Los ojos de Artemisa destellaban de cólera. Yo no entendía por qué no hacía estallar las cadenas o desaparecía sin más. Pero por lo visto no podía. Quizá se lo impedían las cadenas, o un efecto mágico de aquel lugar siniestro.

La diosa miraba a Annabeth y su ira se transformaba al instante en angustia e indignación.

—¿Cómo te atreves a torturar así a una doncella? –preguntaba con un sollozo.

—Morirá muy pronto –decía Luke—. Pero tú puedes salvarla.

Annabeth soltaba un débil gemido de protesta. Yo sentía como si estuvieran retorciéndome el corazón y haciéndole un nudo. Quería correr a ayudarla, pero no podía moverme.

—Desátame las manos –pedía Artemisa.

Luke sacaba su espada, Backbiter, y cortaba los grilletes de la diosa de un solo golpe.

Artemisa corría hacia Annabeth y tomaba sobre sí la carga de sus hombros. Mientras Annabeth se desplomaba como un fardo y se quedaba tiritando en el suelo, la diosa se tambaleaba, tratando de sostener el peso de aquellas negras rocas.

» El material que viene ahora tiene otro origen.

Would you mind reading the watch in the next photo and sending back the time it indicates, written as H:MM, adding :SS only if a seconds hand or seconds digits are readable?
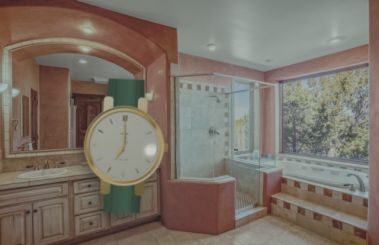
7:00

El hombre de las tinieblas se echaba a reír entre dientes.

—Eres tan previsible como fácil de vencer, Artemisa.

—Me tomaste por sorpresa –decía ella, tensándose bajo su carga—. No volverá a suceder.

—Desde luego que no –replicaba él—. ¡Te hemos retirado de circulación para siempre! Sabía que no podrías resistir la tentación de ayudar a una joven doncella. Es tu única especialidad, al fin y al cabo, querida.

Artemisa profería un quejido.

—Tú no conoces la compasión, maldito puerco.

—En eso –respondía el hombre—, estamos de acuerdo. Luke, ya puedes matar a la chica.